**What you need to do:** Count the lines in the items below that contain the word "institución". Reply with the number alone.

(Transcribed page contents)
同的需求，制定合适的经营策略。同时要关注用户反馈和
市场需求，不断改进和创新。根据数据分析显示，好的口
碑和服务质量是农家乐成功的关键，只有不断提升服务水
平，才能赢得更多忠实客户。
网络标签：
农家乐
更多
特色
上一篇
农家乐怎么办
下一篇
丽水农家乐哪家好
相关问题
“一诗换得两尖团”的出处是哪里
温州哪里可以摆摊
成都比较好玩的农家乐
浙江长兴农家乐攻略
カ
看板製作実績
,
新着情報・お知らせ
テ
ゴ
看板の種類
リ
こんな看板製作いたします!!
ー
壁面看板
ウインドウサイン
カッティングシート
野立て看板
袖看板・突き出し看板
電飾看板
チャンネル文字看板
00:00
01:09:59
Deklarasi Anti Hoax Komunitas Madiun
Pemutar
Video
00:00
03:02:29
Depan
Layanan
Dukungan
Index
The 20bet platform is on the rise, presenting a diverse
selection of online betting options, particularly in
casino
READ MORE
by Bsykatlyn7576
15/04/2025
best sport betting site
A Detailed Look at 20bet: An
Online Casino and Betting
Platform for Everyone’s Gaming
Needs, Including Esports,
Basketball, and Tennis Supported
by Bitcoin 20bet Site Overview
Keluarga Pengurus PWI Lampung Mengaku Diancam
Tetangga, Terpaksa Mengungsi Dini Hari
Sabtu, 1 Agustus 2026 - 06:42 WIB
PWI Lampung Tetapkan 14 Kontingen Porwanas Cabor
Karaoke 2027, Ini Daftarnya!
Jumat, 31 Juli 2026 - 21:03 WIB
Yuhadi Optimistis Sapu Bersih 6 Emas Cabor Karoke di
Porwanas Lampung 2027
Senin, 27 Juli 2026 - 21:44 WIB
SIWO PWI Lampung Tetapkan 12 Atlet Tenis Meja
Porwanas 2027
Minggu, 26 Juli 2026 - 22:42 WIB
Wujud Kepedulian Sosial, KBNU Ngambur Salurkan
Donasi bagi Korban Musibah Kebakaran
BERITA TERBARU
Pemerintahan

* * *

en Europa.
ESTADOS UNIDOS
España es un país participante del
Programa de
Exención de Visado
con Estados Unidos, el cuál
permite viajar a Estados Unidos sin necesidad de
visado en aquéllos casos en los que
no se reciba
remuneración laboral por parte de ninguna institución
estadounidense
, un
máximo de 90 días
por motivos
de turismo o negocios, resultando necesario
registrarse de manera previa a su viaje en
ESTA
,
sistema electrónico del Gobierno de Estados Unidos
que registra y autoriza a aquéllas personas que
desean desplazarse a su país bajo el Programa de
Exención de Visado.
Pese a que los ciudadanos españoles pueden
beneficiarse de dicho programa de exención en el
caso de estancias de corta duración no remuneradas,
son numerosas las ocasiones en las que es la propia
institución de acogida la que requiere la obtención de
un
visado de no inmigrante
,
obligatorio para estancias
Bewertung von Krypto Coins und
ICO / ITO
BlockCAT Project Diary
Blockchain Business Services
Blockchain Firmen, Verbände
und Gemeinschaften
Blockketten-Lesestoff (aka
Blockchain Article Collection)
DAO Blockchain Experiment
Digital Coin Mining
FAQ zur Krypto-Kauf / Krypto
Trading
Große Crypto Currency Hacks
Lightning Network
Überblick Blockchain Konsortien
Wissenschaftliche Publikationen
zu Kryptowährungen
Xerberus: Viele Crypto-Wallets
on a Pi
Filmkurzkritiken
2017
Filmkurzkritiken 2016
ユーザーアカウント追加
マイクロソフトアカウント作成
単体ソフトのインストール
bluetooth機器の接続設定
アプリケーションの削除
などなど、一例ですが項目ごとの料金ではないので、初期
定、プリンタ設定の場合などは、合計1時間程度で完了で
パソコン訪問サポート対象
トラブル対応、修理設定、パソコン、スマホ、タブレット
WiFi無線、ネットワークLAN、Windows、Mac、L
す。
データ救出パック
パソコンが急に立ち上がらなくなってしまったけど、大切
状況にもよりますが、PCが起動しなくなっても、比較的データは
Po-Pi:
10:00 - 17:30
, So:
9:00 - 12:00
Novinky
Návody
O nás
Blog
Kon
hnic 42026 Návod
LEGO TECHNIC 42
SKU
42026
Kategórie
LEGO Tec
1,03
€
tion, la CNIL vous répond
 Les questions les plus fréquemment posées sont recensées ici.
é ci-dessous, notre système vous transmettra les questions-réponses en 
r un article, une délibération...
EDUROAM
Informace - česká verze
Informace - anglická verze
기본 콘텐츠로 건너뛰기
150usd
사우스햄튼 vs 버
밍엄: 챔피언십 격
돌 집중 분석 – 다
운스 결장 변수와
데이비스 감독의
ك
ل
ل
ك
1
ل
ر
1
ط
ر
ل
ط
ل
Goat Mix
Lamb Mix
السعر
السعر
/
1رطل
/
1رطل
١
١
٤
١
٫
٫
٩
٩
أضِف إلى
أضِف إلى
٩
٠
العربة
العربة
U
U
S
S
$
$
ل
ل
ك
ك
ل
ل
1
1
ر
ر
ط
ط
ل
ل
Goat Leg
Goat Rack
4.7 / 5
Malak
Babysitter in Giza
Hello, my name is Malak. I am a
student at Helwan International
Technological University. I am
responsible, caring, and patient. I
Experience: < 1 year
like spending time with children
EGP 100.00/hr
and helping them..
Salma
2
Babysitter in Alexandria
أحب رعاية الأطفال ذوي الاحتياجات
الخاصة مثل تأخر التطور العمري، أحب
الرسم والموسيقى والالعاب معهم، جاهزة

**Task answer:** 2